Department of Computer Science and Genome Center, 1, Shields Avenue, Davis, CA, 95616, USA.
BMC Bioinformatics. 2017 Feb 28;18(1):137. doi: 10.1186/s12859-017-1560-9.
The amino acid sequence of a protein is the blueprint from which its structure and ultimately function can be derived. Therefore, sequence comparison methods remain essential for the determination of similarity between proteins. Traditional approaches for comparing two protein sequences begin with strings of letters (amino acids) that represent the sequences, before generating textual alignments between these strings and providing scores for each alignment.
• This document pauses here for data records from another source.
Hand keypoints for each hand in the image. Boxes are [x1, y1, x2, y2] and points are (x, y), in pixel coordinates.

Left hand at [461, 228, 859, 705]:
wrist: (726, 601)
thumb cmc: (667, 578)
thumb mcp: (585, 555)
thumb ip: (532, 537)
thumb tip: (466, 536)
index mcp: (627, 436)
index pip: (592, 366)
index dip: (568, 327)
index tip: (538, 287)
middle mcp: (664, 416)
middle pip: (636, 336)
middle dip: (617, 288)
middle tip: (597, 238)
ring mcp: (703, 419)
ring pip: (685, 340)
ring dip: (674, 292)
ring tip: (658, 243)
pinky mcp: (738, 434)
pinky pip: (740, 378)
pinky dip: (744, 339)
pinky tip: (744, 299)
When the similitude between the two protein sequences to be compared is low however, the quality of the corresponding sequence alignment is usually poor, leading to poor performance for the recognition of similarity.
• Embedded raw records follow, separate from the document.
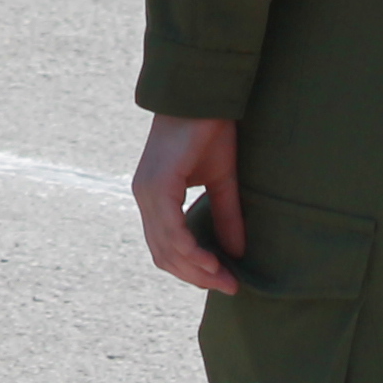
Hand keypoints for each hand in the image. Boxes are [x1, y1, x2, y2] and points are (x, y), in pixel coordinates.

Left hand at [133, 113, 243, 293]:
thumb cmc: (209, 131)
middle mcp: (144, 197)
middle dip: (196, 276)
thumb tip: (237, 254)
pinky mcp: (157, 184)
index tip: (226, 282)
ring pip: (166, 247)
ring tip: (224, 278)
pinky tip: (211, 260)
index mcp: (155, 197)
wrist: (203, 96)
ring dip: (196, 268)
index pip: (166, 247)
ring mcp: (146, 191)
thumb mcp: (222, 181)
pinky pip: (170, 228)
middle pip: (164, 254)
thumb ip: (225, 216)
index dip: (194, 270)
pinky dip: (190, 249)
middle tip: (228, 286)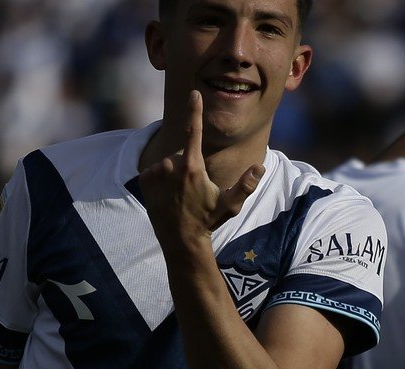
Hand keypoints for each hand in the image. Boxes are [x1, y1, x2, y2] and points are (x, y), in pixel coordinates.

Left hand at [139, 90, 264, 243]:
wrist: (181, 240)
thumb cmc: (208, 221)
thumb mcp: (231, 205)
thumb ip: (246, 185)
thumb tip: (260, 167)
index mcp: (193, 167)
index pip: (193, 131)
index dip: (194, 110)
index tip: (193, 93)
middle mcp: (171, 166)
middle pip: (183, 153)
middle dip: (189, 165)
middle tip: (193, 190)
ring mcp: (156, 172)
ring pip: (169, 162)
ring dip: (174, 173)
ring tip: (180, 195)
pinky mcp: (144, 178)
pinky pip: (156, 170)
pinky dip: (161, 178)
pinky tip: (168, 195)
In this study, we develop an alignment free alternative to these methods that is based on the concept of string kernels. Starting from recently proposed kernels on the discrete space of protein sequences (Shen et al, Found. Comput. Math., 2013,14:951-984), we introduce our own version, SeqKernel. Its implementation depends on two parameters, a coefficient that tunes the substitution matrix and the maximum length of k-mers that it includes. We provide an exhaustive analysis of the impacts of these two parameters on the performance of SeqKernel for fold recognition. We show that with the right choice of parameters, use of the SeqKernel similarity measure improves fold recognition compared to the use of traditional alignment-based methods. We illustrate the application of SeqKernel to inferring phylogeny on RNA polymerases and show that it performs as well as methods based on multiple sequence alignments.
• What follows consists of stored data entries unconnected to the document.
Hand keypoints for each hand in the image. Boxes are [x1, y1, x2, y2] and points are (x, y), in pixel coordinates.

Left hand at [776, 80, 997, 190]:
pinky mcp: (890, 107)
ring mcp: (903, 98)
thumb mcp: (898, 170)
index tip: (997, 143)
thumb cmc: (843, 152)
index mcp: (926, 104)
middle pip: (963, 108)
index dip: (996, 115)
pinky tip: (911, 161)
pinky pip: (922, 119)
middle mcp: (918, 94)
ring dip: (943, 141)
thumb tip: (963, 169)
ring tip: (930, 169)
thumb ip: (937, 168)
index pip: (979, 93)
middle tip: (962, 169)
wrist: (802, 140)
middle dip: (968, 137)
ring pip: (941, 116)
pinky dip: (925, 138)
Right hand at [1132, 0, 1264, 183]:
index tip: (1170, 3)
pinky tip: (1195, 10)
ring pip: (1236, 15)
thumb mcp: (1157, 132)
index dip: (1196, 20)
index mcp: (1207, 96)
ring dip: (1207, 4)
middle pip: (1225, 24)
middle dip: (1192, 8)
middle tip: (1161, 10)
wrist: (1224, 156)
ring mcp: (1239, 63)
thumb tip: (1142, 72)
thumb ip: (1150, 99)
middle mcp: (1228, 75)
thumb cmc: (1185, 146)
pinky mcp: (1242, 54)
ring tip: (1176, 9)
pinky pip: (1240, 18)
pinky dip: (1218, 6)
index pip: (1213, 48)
We have presented and characterized a new alignment free method based on a mathematical kernel for scoring the similarity of protein sequences. We discuss possible improvements of this method, as well as an extension of its applications to other modeling methods that rely on sequence comparison.
蛋白质的氨基酸序列是推导其结构及最终功能的蓝图。因此,序列比较方法对于确定蛋白质间的相似性仍然至关重要。传统的比较两个蛋白质序列的方法,首先是处理代表序列的字母串(氨基酸),然后在这些字符串之间生成文本比对,并为每个比对提供分数。然而,当要比较的两个蛋白质序列之间的相似性较低时,相应序列比对的质量通常较差,导致相似性识别的性能不佳。
在本研究中,我们开发了一种基于字符串核概念的、无需比对的替代方法。从最近在蛋白质序列离散空间上提出的核(Shen等人,《基础计算数学》,2013年,14:951 - 984)出发,我们引入了自己的版本SeqKernel。它的实现依赖于两个参数,一个用于调整替换矩阵的系数和它所包含的k - 元组的最大长度。我们详尽分析了这两个参数对SeqKernel进行折叠识别性能的影响。我们表明,通过正确选择参数,与使用传统的基于比对的方法相比,使用SeqKernel相似性度量可提高折叠识别能力。我们举例说明了SeqKernel在推断RNA聚合酶系统发育方面的应用,并表明它的表现与基于多序列比对的方法相当。
我们提出并描述了一种基于数学核的用于评估蛋白质序列相似性的新的无需比对的方法。我们讨论了该方法可能的改进,以及将其应用扩展到其他依赖序列比较的建模方法。